▶ [Exercise set]
1/ Revise the article on BP and Shell shares from "BP (LSE: BP)" to "next five years.", putting "energy giants" in place of "oil majors".
2/ Write the next part of the article on BP and Royal Dutch Shell shares, picking up after its final sentence.

▶ [Extract provided]
BP (LSE: BP) and Royal Dutch Shell (LSE: RDSB) are two of the most popular FTSE 100 stocks in London. As oil majors both companies are heavily linked to the oil price and have performed well this year. The outlook for oil is looking significantly better than a year ago and I believe both stocks should perform well over the next five years. 

British giant

BP has been under pressure ever since the Deepwater Horizon oil disaster in the Gulf of Mexico. The recent oil price collapse came at a time when the company was in a good position to get back to growing the business. The company has struggled in the last year due to the lower oil price and it was widely expected to see it cut its dividend. This hasn’t materialised as of yet and BP still pays a fantastic dividend and yields around 7%. But the company has dividend cover of only 0.45 and I think this opens the door to a dividend cut if the oil price falls again. 

BP has some extremely high quality assets around the world that it’s beginning to focus on. The company is forecast to make £6bn of profit in 2017 after aggressively cutting costs and improving operational efficiency. If this target is hit it would be quite an achievement for the management team. BP is obviously a leveraged play on the oil price and is up over 10% since 1 January. Yet I think BP shares may well underperform their peers in the future as there’s no obvious strategy at work.

▶ [Supplied material]

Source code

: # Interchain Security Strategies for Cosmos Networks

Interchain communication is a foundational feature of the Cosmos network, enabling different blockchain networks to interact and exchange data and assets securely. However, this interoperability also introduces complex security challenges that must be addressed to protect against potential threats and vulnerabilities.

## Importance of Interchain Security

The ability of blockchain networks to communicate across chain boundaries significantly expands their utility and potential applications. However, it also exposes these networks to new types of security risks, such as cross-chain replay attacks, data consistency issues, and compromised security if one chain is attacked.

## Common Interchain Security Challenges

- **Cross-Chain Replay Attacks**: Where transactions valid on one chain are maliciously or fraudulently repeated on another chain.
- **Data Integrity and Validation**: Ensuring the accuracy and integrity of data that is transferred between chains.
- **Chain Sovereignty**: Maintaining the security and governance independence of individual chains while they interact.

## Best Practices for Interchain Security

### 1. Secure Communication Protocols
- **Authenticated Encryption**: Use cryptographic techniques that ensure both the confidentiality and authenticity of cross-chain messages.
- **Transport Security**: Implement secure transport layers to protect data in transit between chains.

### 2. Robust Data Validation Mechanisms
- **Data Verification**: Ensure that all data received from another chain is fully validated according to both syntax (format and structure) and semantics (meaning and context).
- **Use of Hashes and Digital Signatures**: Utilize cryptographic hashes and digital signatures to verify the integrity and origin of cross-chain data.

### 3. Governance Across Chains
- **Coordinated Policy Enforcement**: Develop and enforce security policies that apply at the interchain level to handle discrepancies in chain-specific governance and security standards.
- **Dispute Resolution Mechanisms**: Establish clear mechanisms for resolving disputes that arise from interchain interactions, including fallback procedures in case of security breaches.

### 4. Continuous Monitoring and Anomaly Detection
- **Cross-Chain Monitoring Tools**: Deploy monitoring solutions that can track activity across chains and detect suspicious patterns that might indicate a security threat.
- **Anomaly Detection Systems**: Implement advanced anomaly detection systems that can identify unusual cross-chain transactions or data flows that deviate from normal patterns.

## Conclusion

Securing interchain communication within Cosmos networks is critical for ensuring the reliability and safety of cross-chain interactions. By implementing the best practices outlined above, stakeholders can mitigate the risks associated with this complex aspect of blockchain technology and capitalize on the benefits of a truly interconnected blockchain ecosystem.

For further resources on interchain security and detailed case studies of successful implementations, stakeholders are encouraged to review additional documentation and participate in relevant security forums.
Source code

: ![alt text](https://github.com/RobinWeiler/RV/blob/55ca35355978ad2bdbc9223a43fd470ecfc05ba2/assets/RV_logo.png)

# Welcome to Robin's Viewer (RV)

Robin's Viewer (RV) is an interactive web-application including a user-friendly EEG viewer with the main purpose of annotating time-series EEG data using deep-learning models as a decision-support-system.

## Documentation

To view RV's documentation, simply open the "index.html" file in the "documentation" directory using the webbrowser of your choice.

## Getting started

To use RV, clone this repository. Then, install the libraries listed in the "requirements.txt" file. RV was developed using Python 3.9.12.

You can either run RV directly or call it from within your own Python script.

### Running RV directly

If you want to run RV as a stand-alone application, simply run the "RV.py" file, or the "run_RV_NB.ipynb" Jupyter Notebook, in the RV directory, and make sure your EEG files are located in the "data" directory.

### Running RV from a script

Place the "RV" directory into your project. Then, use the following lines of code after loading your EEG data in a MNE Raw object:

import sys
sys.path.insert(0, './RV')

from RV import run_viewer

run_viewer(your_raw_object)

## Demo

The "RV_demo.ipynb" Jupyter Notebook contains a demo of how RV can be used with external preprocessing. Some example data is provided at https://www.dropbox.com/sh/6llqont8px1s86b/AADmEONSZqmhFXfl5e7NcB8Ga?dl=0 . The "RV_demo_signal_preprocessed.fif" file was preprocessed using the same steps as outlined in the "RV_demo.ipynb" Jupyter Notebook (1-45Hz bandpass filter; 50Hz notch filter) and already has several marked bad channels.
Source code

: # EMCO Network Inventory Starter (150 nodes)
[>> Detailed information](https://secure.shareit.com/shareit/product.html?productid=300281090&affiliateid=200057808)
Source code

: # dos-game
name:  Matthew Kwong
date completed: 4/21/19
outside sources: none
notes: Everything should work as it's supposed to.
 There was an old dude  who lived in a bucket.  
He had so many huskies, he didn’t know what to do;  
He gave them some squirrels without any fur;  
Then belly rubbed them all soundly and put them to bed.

▶ [Responses in order]
1/
BP (LSE: BP) and Royal Dutch Shell (LSE: RDSB) are two of the most popular FTSE 100 stocks in London. As energy giants both companies are heavily linked to the oil price and have performed well this year. The outlook for oil is looking significantly better than a year ago and I believe both stocks should perform well over the next five years.

2/
Shell’s clear plan

I was very impressed with Shell’s forecasts and presentation from the capital markets day earlier in June. The company plans to cap spending, drive costs lower and sell non-core assets. Management say this strategy will mean that in 2020 the company could see $25bn of organic cash flow. This will be used to reduce debt, pay dividends and as capex for exploration/development plans. This giant company is becoming more streamlined, focused and flexible. It looks like the BG Group takeover has the potential to be a fantastic piece of business as the company is expecting further synergies from the acquisition. The acquisition of BG’s deep water assets in Brazil is set to boost production. Even after the recent rally, the stock still trades with a dividend yield of 6.8% and in my opinion the dividend won’t be cut. 

I own shares in Royal Dutch Shell and remain an oil bull but I wouldn’t look at buying any BP shares yet. In my opinion, Shell has outlined a clear strategy over the next few years and the BG acquisition looks like it was a great deal for Shell. This difference is illustrated in the performance of BP and Shell shares this year. Shell has outperformed BP by over 11%.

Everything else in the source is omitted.